* [Problem description]
Transcribe every record exactly as it appears.
===
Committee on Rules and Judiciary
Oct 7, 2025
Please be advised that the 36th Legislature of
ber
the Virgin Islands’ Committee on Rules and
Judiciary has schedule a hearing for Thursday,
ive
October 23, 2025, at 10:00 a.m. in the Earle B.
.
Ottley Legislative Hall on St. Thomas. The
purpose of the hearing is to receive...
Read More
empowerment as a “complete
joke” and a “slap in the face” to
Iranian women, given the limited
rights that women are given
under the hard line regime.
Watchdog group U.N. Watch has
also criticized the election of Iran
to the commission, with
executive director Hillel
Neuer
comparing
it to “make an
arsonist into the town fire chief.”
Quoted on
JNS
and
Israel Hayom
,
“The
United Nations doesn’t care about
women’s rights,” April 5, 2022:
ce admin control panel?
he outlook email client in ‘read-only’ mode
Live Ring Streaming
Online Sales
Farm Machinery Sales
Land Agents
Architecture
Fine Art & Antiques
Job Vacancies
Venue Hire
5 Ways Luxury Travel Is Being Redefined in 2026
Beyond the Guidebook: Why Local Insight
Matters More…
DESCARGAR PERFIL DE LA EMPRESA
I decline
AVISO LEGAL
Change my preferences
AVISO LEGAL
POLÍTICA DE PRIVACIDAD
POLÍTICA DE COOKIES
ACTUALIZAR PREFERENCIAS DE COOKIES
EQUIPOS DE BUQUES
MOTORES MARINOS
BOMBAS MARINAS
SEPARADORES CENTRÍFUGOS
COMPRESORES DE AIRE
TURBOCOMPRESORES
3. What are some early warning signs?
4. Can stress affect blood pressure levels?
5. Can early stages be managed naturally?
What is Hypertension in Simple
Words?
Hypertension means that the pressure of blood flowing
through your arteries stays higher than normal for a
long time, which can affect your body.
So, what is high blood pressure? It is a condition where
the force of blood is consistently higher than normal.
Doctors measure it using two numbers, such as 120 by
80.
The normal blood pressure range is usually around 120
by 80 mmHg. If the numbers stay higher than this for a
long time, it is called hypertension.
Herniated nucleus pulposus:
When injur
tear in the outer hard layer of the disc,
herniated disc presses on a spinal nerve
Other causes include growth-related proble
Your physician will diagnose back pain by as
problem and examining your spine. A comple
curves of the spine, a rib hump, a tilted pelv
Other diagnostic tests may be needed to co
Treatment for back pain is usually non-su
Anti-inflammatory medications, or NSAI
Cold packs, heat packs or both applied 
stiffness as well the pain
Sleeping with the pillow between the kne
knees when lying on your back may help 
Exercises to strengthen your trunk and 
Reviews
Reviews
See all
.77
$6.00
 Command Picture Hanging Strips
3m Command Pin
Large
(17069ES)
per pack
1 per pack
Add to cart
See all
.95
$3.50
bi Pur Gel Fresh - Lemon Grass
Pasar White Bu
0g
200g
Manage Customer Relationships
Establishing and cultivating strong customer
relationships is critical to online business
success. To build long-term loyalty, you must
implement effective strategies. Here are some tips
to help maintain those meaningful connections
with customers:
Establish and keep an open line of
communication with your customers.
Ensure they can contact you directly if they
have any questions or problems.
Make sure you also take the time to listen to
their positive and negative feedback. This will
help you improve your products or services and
===
* [Expected answer]
Committee on Rules and Judiciary
Oct 7, 2025
Please be advised that the 36th Legislature of
ber
the Virgin Islands’ Committee on Rules and
Judiciary has schedule a hearing for Thursday,
ive
October 23, 2025, at 10:00 a.m. in the Earle B.
.
Ottley Legislative Hall on St. Thomas. The
purpose of the hearing is to receive...
Read More
empowerment as a “complete
joke” and a “slap in the face” to
Iranian women, given the limited
rights that women are given
under the hard line regime.
Watchdog group U.N. Watch has
also criticized the election of Iran
to the commission, with
executive director Hillel
Neuer
comparing
it to “make an
arsonist into the town fire chief.”
Quoted on
JNS
and
Israel Hayom
,
“The
United Nations doesn’t care about
women’s rights,” April 5, 2022:
ce admin control panel?
he outlook email client in ‘read-only’ mode
Live Ring Streaming
Online Sales
Farm Machinery Sales
Land Agents
Architecture
Fine Art & Antiques
Job Vacancies
Venue Hire
5 Ways Luxury Travel Is Being Redefined in 2026
Beyond the Guidebook: Why Local Insight
Matters More…
DESCARGAR PERFIL DE LA EMPRESA
I decline
AVISO LEGAL
Change my preferences
AVISO LEGAL
POLÍTICA DE PRIVACIDAD
POLÍTICA DE COOKIES
ACTUALIZAR PREFERENCIAS DE COOKIES
EQUIPOS DE BUQUES
MOTORES MARINOS
BOMBAS MARINAS
SEPARADORES CENTRÍFUGOS
COMPRESORES DE AIRE
TURBOCOMPRESORES
3. What are some early warning signs?
4. Can stress affect blood pressure levels?
5. Can early stages be managed naturally?
What is Hypertension in Simple
Words?
Hypertension means that the pressure of blood flowing
through your arteries stays higher than normal for a
long time, which can affect your body.
So, what is high blood pressure? It is a condition where
the force of blood is consistently higher than normal.
Doctors measure it using two numbers, such as 120 by
80.
The normal blood pressure range is usually around 120
by 80 mmHg. If the numbers stay higher than this for a
long time, it is called hypertension.
Herniated nucleus pulposus:
When injur
tear in the outer hard layer of the disc,
herniated disc presses on a spinal nerve
Other causes include growth-related proble
Your physician will diagnose back pain by as
problem and examining your spine. A comple
curves of the spine, a rib hump, a tilted pelv
Other diagnostic tests may be needed to co
Treatment for back pain is usually non-su
Anti-inflammatory medications, or NSAI
Cold packs, heat packs or both applied 
stiffness as well the pain
Sleeping with the pillow between the kne
knees when lying on your back may help 
Exercises to strengthen your trunk and 
Reviews
Reviews
See all
.77
$6.00
 Command Picture Hanging Strips
3m Command Pin
Large
(17069ES)
per pack
1 per pack
Add to cart
See all
.95
$3.50
bi Pur Gel Fresh - Lemon Grass
Pasar White Bu
0g
200g
Manage Customer Relationships
Establishing and cultivating strong customer
relationships is critical to online business
success. To build long-term loyalty, you must
implement effective strategies. Here are some tips
to help maintain those meaningful connections
with customers:
Establish and keep an open line of
communication with your customers.
Ensure they can contact you directly if they
have any questions or problems.
Make sure you also take the time to listen to
their positive and negative feedback. This will
help you improve your products or services and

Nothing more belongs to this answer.